EDIT1:
A unit cube ABCDEFGH has rods pinned at its 8 vertices. It is distorted by bringing together opposite vertices A and G ( initial distance AG $=\sqrt3 $ now reduced) thereby increasing angle between spread out edges at A and G from a right angle $90^{\circ}$to $\theta\le 120^{\circ }.$ None of the 6 quadrilaterals (skewed rhombuses) are in a plane.
What are the other 18 angles in terms of distance $x=AG?$ How are they computed?
A rough sketch before deformation with 8 ball joints $x= \sqrt 3$, and,
when AG$\;\to 0$ after full flattening regular hexagon in the plane. Except these two all rhombuses are skewed, not planar or flat.
Thanks!
You can think of this distortion as a contraction scaling operation along $AG$, but combined with an expansion scaling in the other directions so that all the edges/rods remain the same length. A frame made from 12 rods and flexible joints has many more degrees of freedom, but provided that the arrangement of rods at $A$ look the same as those at $G$, and remain symmetrically arranged around the diagonal $AG$, then you will get a squashed cube with rhombus faces. In practice this is very hard to achieve since the slightest misalignment of any of the rods at $A$ or $G$ will cause the whole figure to become misshapen. These edges must not only have the same angles between each other, their angle to the $AG$ diagonal must also all be the same.
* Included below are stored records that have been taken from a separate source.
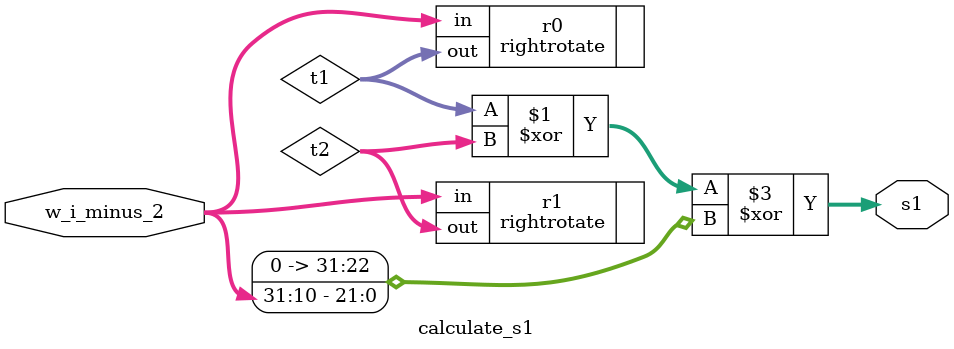
<source format=sv>
module calculate_s1(
	input [31:0] w_i_minus_2,
	output [31:0] s1
);

wire [31:0] t1;
wire [31:0] t2;

rightrotate #(.BITS(17)) r0 (.in(w_i_minus_2), .out(t1));
rightrotate #(.BITS(19)) r1 (.in(w_i_minus_2), .out(t2));

assign s1 = t1 ^ t2 ^ (w_i_minus_2 >> 10);

endmodule

</source>
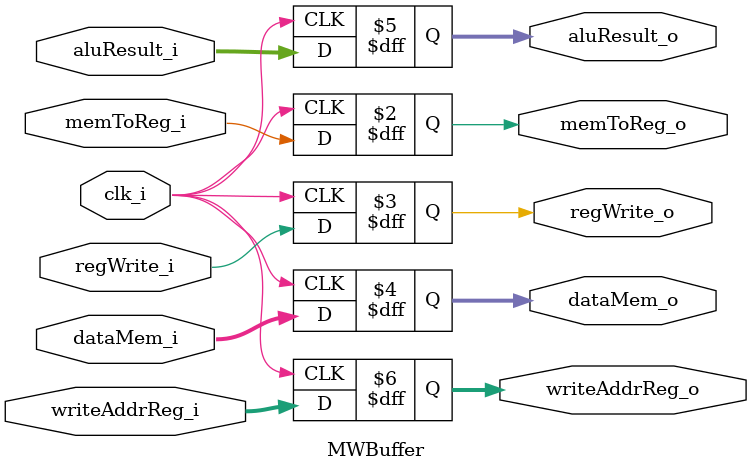
<source format=v>
module MWBuffer ( // Memory Access/Write Back
    input clk_i,
 
    // Input control signals
	input memToReg_i,
	input regWrite_i,

    // Input from memory stage
    input [31:0] dataMem_i,
    input [31:0] aluResult_i,
    input [4:0] writeAddrReg_i,

    // Output control signals
    output reg memToReg_o,
    output reg regWrite_o,

    // Output to write back stage
    output reg [31:0] dataMem_o,
    output reg [31:0] aluResult_o,
    output reg [4:0] writeAddrReg_o
);

    always @(posedge clk_i) begin
        memToReg_o = memToReg_i;
        regWrite_o = regWrite_i;
        dataMem_o = dataMem_i;
        aluResult_o = aluResult_i;
        writeAddrReg_o = writeAddrReg_i;
    end

    
endmodule
</source>
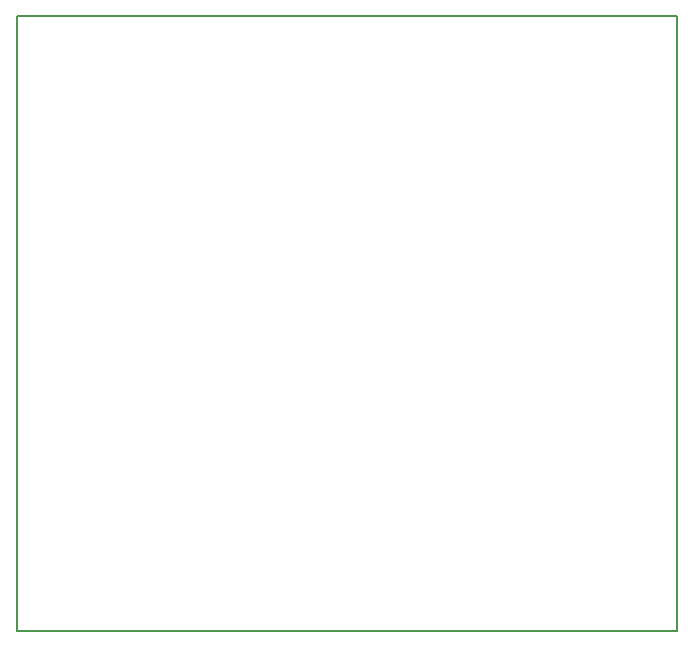
<source format=gm1>
G04 #@! TF.FileFunction,Profile,NP*
%FSLAX46Y46*%
G04 Gerber Fmt 4.6, Leading zero omitted, Abs format (unit mm)*
G04 Created by KiCad (PCBNEW 4.0.4+e1-6308~48~ubuntu16.04.1-stable) date Fri Nov  4 19:37:54 2016*
%MOMM*%
%LPD*%
G01*
G04 APERTURE LIST*
%ADD10C,0.100000*%
%ADD11C,0.150000*%
G04 APERTURE END LIST*
D10*
D11*
X104140000Y-52070000D02*
X48260000Y-52070000D01*
X104140000Y-104140000D02*
X104140000Y-52070000D01*
X48260000Y-104140000D02*
X104140000Y-104140000D01*
X48260000Y-52070000D02*
X48260000Y-104140000D01*
M02*

</source>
In a cube, the tetrahedron $ABDE$ has a height from vertex $A$ of $\frac{|AG|}3$. This will still be the case after the cube is squashed along $AG$. Assuming the edges remain of length $1$, you can use Pythagoras to find that the circumradius of triangle $BDE$ is $r = \sqrt{1-\frac{|AG|^2}9}$. The length of $BD$ is then $r\sqrt3$. This is also the long diagonal of a rhombus face, which makes the obtuse vertex angle equal to $\theta=2 \arcsin (\frac{r\sqrt{3}}2)$.
We can check that this calculation gives correct answers for the extreme cases.
$$|AG|=0 \implies r=1 \implies \theta=2 \arcsin (\frac{\sqrt{3}}2) = 2\cdot 60^\circ =120^\circ $$ $$|AG|=3 \implies r=0 \implies \theta=2 \arcsin 0 = 2\cdot 0^\circ =0^\circ $$ $$|AG|=\sqrt3 \implies r=\sqrt\frac23 \implies \theta=2 \arcsin (\frac{\sqrt{2}}2) = 2\cdot 45^\circ =90^\circ $$